Give us truth and lower taxes, says France
After a nationwide debate, the French government is ready to move towards reforms.
After a "nationwide debate" organised by President Macron, billed "as one of the greatest advances in democracy since Athens", the French government is "poised to begin a second wave of reforms", says Adam Sage in The Times. The results of the consultation, which included 1.9 million posts on a website, as well as suggestions from books placed in 16,337 town and village halls, seem to indicate that voters want "honesty and lower taxes". Prime Minister Edouard Philippe acknowledged frustration at tax rates that are "the highest of any developed country" and promised to "lower taxes and lower them faster".

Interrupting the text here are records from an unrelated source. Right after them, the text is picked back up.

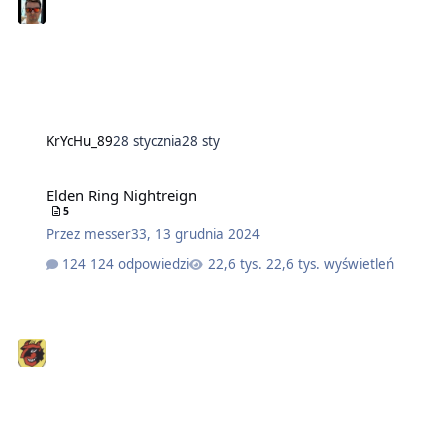
KrYcHu_89
28 stycznia
28 sty
Elden Ring Nightreign
5
Przez
messer33
,
13 grudnia 2024
124 odpowiedzi
22,6 tys. wyświetleń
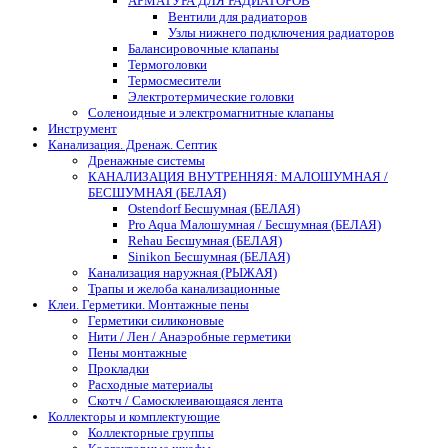
АРМАТУРА ДЛЯ РАДИАТОРОВ
Вентили для радиаторов
Узлы нижнего подключения радиаторов
Балансировочные клапаны
Термоголовки
Термосмесители
Электротермические головки
Соленоидные и электромагнитные клапаны
Инструмент
Канализация. Дренаж. Септик
Дренажные системы
КАНАЛИЗАЦИЯ ВНУТРЕННЯЯ: МАЛОШУМНАЯ /
БЕСШУМНАЯ (БЕЛАЯ)
Ostendorf Бесшумная (БЕЛАЯ)
Pro Aqua Малошумная / Бесшумная (БЕЛАЯ)
Rehau Бесшумная (БЕЛАЯ)
Sinikon Бесшумная (БЕЛАЯ)
Канализация наружная (РЫЖАЯ)
Трапы и желоба канализационные
Клеи. Герметики. Монтажные пены
Герметики силиконовые
Нити / Лен / Анаэробные герметики
Пены монтажные
Прокладки
Расходные материалы
Скотч / Самосклеивающаяся лента
Коллекторы и комплектующие
Коллекторные группы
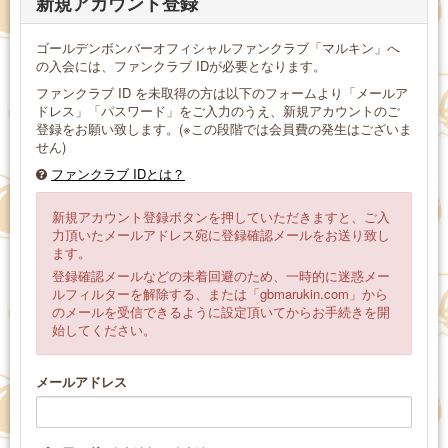
新規アカウント登録
ゴールデンボンバーオフィシャルファンクラブ「マルキン」へ
の入会には、ファンクラブ IDが必要となります。
ファンクラブ ID を未取得の方は以下のフォームより「メールア
ドレス」「パスワード」をご入力のうえ、新規アカウントのご
登録をお願い致します。(※この段階では会員費の発生はございま
せん)
ファンクラブ IDとは？
新規アカウント登録ボタンを押していただきますと、ご入
力頂いたメールアドレス宛に登録確認メールをお送り致し
ます。
登録確認メールなどの未着回避のため、一時的に迷惑メー
ルフィルターを解除する、または「gbmarukin.com」から
のメールを受信できるように設定頂いてからお手続きを開
始してください。
メールアドレス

But it'll take more than that, says Pauline Bock in The New Statesman. The results suggest that the French want any reductions focused on sales tax, which disproportionately affects the poor. They also want some taxes to rise, with a large amount of support for "the reintroduction of the wealth tax that Macron abolished in 2017". Despite this, the French government has said that any tax cuts will be balanced by cuts in public spending, and have already vowed not to "change course" on several core policies, suggesting that "Macron's great debate" was "just for show".
Yet that show "more successfully bludgeoned the yellow vests into submission than any number of riot police", says Adam Nossiter in The New York Times. Only 22,300 people marched in a protest across France on Saturday; support for the movement has fallen to 35%. Macron also "clawed back some of the popularity he lost" at the height of the protests, overtaking Marine Le Pen's far-right party in the polls for the European elections.